Selected text:
BANDAR SERI BEGAWAN – Brunei will make it mandatory for industrial greenhouse gas emitters to report their carbon footprint from next year, a move towards combating climate change after the country recorded rising temperatures and the highest number of forest fire incidents in 10 years.
Mandatory carbon reporting is one of 10 strategies outlined in the first Brunei Darussalam National Climate Change Policy (BNCCP) document that was unveiled on Saturday.
The government is expected to draft legislation requiring “all facilities and agents that emit and absorb greenhouse gases” to submit their carbon data on a monthly and yearly basis.
Carbon reporting is aimed at promoting transparency of greenhouse gas emissions and helping Brunei transition into a low-carbon nation through better monitoring.
Brunei has one of the highest annual carbon footprint per person in the region at 10 tonnes of carbon dioxide, which needs about 200 trees to offset.
Speaking during the launch of the climate change policy document, development minister YB Dato Seri Setia Ir Hj Suhaimi Hj Gafar said the carbon inventory will be used as a tool to ensure successful climate change mitigation and adaptation.
A real-time online system will also be developed for more effective and efficient carbon reporting.
Other strategies to lower greenhouse gas emissions in the policy document include introducing carbon pricing to all industrial facilities and power utilities by 2025, increasing the share of electric vehicles to 60 percent of total annual vehicle sales and shifting towards renewable energy to at least 30 percent of total power generation mix by 2035.
The energy sector contributes 80 percent of Brunei’s carbon emissions.
The minister said the new climate change policy can potentially reduce Brunei’s greenhouse gas emissions to more than 50 percent by 2035.

What to produce: Please copy out the complete Brunei climate policy article word for word. Rely only on the Brunei climate policy article.

Data extract:

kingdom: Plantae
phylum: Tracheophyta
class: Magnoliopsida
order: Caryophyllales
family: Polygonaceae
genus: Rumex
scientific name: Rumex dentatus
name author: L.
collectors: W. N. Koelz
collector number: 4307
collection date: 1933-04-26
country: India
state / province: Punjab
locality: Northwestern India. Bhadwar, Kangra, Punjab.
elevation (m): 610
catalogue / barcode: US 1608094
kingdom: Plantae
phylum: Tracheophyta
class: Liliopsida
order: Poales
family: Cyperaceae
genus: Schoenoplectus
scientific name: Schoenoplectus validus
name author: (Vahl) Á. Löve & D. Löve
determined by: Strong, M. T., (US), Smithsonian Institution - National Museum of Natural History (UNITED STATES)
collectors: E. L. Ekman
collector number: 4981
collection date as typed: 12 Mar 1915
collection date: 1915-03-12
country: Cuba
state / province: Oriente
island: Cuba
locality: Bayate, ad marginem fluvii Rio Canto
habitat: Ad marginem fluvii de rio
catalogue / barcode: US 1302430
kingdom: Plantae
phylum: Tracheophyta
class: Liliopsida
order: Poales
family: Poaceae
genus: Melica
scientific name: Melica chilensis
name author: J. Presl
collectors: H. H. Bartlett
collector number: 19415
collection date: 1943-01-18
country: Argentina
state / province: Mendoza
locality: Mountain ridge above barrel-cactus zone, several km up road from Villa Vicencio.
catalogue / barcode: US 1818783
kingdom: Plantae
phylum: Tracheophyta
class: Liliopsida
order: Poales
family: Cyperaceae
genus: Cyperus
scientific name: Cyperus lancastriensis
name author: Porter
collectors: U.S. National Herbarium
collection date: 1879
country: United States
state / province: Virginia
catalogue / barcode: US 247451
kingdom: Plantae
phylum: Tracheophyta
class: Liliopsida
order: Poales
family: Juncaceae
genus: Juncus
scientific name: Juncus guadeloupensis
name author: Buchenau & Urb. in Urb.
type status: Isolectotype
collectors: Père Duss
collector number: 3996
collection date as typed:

Response area:
BANDAR SERI BEGAWAN – Brunei will make it mandatory for industrial greenhouse gas emitters to report their carbon footprint from next year, a move towards combating climate change after the country recorded rising temperatures and the highest number of forest fire incidents in 10 years.
Mandatory carbon reporting is one of 10 strategies outlined in the first Brunei Darussalam National Climate Change Policy (BNCCP) document that was unveiled on Saturday.
The government is expected to draft legislation requiring “all facilities and agents that emit and absorb greenhouse gases” to submit their carbon data on a monthly and yearly basis.
Carbon reporting is aimed at promoting transparency of greenhouse gas emissions and helping Brunei transition into a low-carbon nation through better monitoring.
Brunei has one of the highest annual carbon footprint per person in the region at 10 tonnes of carbon dioxide, which needs about 200 trees to offset.
Speaking during the launch of the climate change policy document, development minister YB Dato Seri Setia Ir Hj Suhaimi Hj Gafar said the carbon inventory will be used as a tool to ensure successful climate change mitigation and adaptation.
A real-time online system will also be developed for more effective and efficient carbon reporting.
Other strategies to lower greenhouse gas emissions in the policy document include introducing carbon pricing to all industrial facilities and power utilities by 2025, increasing the share of electric vehicles to 60 percent of total annual vehicle sales and shifting towards renewable energy to at least 30 percent of total power generation mix by 2035.
The energy sector contributes 80 percent of Brunei’s carbon emissions.
The minister said the new climate change policy can potentially reduce Brunei’s greenhouse gas emissions to more than 50 percent by 2035.